[Your assignment] Among the entries below, find all lines that include "Status" and copy them.
(Given information begins)
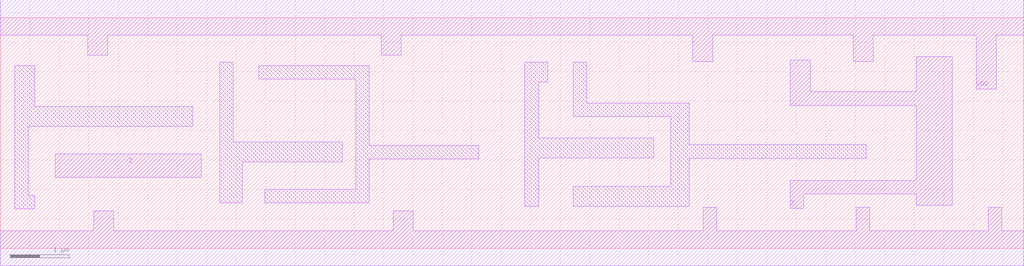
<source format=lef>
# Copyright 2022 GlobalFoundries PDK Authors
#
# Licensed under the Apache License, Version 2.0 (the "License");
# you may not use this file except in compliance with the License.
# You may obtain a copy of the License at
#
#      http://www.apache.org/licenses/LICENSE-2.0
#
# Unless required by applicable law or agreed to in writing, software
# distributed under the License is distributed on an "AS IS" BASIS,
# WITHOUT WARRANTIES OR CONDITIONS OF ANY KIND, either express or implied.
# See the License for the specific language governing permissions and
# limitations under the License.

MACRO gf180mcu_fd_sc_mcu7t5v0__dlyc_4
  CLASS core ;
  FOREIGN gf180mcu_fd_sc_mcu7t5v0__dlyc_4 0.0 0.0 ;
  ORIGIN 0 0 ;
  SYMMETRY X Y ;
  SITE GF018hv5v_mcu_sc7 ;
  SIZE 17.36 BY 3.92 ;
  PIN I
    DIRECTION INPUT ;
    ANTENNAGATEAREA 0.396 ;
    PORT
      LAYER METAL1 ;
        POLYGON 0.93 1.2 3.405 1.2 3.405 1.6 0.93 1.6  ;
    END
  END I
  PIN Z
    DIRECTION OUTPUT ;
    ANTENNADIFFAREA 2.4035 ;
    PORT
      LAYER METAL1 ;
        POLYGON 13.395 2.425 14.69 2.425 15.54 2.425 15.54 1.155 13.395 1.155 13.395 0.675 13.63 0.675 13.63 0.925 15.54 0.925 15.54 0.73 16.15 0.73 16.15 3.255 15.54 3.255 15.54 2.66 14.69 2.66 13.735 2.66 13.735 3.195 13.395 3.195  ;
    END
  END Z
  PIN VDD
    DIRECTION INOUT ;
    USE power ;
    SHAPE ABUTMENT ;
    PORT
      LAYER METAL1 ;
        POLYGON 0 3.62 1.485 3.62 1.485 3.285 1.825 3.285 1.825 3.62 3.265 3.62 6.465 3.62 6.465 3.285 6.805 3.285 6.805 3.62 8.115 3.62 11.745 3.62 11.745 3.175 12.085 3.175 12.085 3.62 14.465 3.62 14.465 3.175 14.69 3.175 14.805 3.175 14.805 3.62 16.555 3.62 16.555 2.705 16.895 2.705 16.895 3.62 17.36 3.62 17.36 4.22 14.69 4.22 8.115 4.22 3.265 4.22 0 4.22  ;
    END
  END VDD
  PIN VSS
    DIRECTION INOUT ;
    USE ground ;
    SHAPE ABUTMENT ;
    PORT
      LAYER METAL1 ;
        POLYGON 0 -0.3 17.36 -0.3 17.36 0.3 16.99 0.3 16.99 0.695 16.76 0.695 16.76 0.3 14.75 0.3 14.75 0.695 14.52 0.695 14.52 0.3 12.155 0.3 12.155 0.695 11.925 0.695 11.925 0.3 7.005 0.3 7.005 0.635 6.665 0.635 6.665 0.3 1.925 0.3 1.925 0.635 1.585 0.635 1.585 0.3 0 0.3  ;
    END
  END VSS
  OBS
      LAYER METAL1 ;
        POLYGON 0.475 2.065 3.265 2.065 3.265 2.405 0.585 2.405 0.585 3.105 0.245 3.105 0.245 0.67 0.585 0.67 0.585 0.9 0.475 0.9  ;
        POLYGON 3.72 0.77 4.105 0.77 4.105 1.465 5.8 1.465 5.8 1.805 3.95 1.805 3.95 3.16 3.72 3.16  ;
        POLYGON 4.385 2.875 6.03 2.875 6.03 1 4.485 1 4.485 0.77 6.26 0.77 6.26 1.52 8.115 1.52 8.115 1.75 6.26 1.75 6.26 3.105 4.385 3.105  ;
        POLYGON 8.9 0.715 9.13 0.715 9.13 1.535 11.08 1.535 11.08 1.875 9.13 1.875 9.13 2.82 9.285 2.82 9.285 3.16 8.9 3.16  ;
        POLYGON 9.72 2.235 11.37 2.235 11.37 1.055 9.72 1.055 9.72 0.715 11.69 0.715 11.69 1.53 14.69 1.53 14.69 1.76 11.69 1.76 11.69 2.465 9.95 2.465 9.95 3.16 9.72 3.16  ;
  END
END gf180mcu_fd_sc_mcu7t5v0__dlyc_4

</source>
(Given information ends)
(Given information begins)
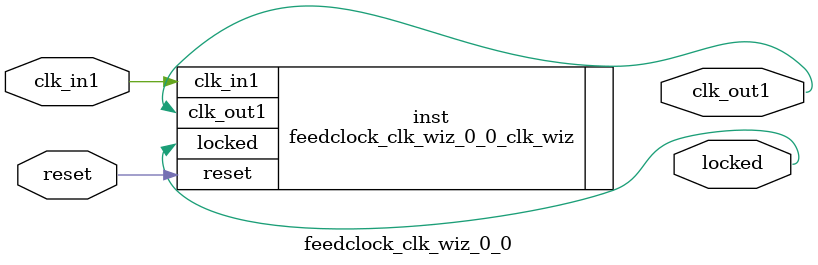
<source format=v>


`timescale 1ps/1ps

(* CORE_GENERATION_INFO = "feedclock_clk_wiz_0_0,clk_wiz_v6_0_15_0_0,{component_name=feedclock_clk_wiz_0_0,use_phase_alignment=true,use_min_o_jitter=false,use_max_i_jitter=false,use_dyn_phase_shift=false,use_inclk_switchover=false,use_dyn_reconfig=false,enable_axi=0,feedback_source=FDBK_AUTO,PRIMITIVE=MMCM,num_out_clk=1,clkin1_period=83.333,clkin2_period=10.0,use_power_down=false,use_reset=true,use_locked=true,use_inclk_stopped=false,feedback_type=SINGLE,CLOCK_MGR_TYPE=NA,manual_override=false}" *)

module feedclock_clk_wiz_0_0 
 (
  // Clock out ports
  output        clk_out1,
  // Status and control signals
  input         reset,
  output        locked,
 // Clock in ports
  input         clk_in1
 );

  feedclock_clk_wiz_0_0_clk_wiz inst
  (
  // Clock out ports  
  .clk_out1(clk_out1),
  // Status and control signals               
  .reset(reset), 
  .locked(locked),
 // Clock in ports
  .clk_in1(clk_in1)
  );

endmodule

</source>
(Given information ends)
[Expected answer]
  // Status and control signals
  // Status and control signals               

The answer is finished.